Rapport sur Notre-Dame-des-Landes: la prudence de Sioux d'Edouard Philippe
POLITIQUE - Attention, terrain miné. Le premier ministre a accusé réception ce mercredi 13 décembre du rapport des médiateurs sur le projet très controversé d'aéroport de Notre-Dame-des-Landes. Alors que le président Emmanuel Macron a fait savoir que l'exécutif trancherait "avant la fin du mois de janvier" 2018 cette question douloureuse qui hante les gouvernements depuis un quinquennat, Edouard Philippe s'est lui échiné à ne surtout pas donner d'indices sur la position de l'exécutif.
Marchant sur des oeufs, le chef du gouvernement a refusé de poser les termes du débat sur le principe "Notre-Dame-des-Landes ou rien". Pointant le bien-fondé des "besoins liés au développement du transport aérien" dans la région nantaise, Edouard Philippe a estimé qu'il y avait "deux façons de répondre à ces besoins: la première serait de réaliser Notre-Dame-des-Landes tel qu'il a été conçu; la seconde serait de procéder à un réaménagement complet de l'aéroport de Nantes-Atlantique.

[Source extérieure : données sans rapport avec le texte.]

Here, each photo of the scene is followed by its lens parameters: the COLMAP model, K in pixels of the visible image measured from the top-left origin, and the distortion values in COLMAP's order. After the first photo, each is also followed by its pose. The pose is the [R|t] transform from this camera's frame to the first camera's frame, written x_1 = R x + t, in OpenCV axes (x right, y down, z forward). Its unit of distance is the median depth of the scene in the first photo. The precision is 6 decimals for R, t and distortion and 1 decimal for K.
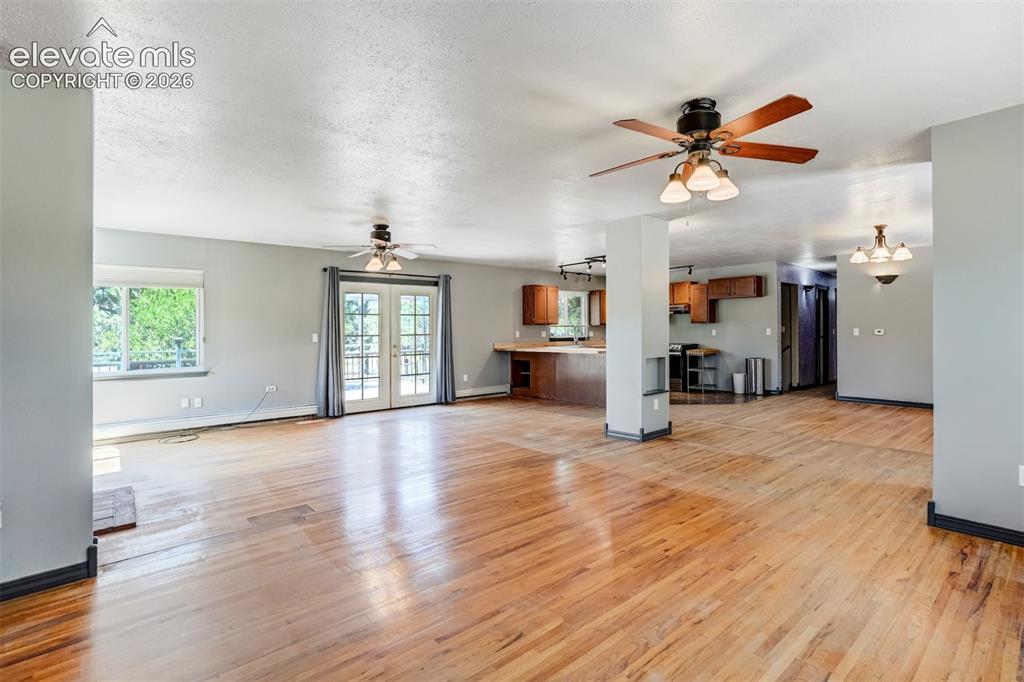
lens RADIAL K [[482.7, 0, 508.6], [0, 482.7, 331.0], [0, 0, 1]] dist [-0.044501, 0.020953]
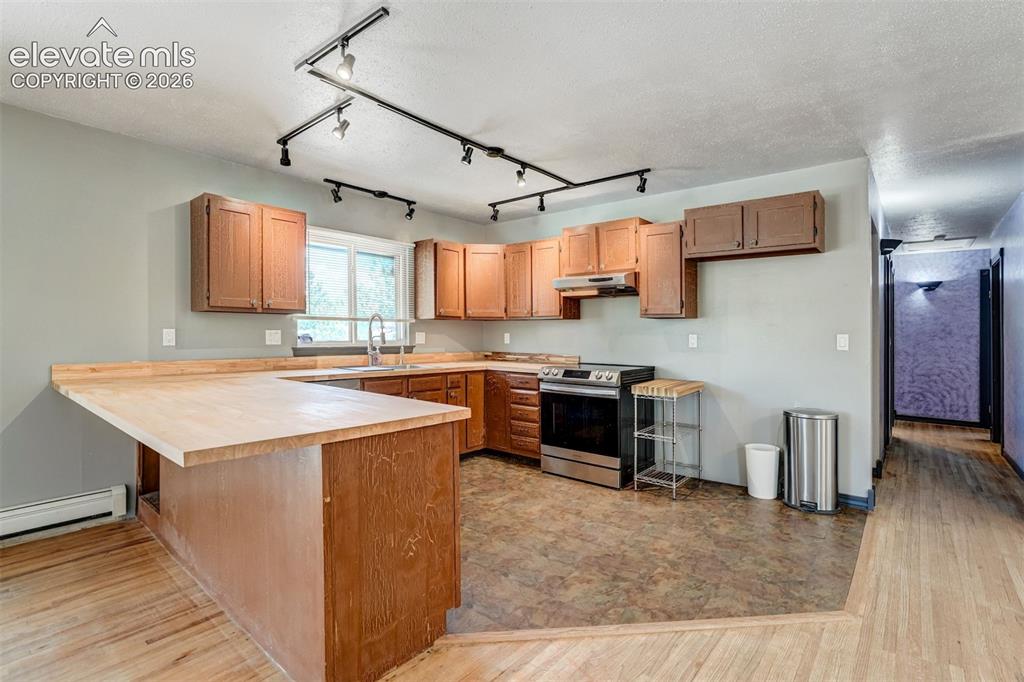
lens RADIAL K [[505.3, 0, 495.0], [0, 505.3, 309.6], [0, 0, 1]] dist [-0.017011, 0.000202]
pose [[0.987261, 0.026813, 0.156835, 0.192177], [-0.019912, 0.998770, -0.045406, -0.000716], [-0.157860, 0.041704, 0.986580, 0.605399]]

Les deux hypothèses présentes des avantages et des inconvénients", a-t-il commenté avec une prudence de Sioux.
Là où jusqu'à présent le raisonnement était de savoir si on faisait #NDDL ou rien, le rapport propose deux solutions : la construction de #NDDL ou le réaménagement de l'aéroport de Nantes Atlantique. pic.twitter.com/ki3ZMEGWPU
— Edouard Philippe (@EPhilippePM) 13 décembre 2017
"Des avantages, des inconvénients"
Le rapport lui-même présente la même prudence et refuse de trancher en faveur de l'un ou l'autre des deux scénarios. Les différentes analyses de la médiation "confirment l'absence de solution parfaite, chaque option apparaissant marquée par au moins un handicap significatif sur un critère particulier", l'environnement et l'étalement urbain pour le projet de Notre-Dame-des-Landes, les nuisances sonores "significatives" pour l'aménagement de Nantes-Atlantique, soulignent dans leur rapport les experts nommés par le gouvernement pour l'aider à décider de la suite ou non du projet controversé.
Tout en promettant une "décision claire, assumée par le gouvernement, pour répondre aux besoins identifiés" et notamment garantir le retour à la normale de l'ordre public, le premier ministre a clairement laissé entendre que la décision du président de la République n'était pas arrêtée.
Les ministres de l'Environnement Nicolas Hulot et des Transports Elisabeth Borne "rencontreront les élus pour débattre du rapport" et des vérifications techniques seront apportées avant toute prise de décision. Autrement dit: la décision attendra très certainement la nouvelle année.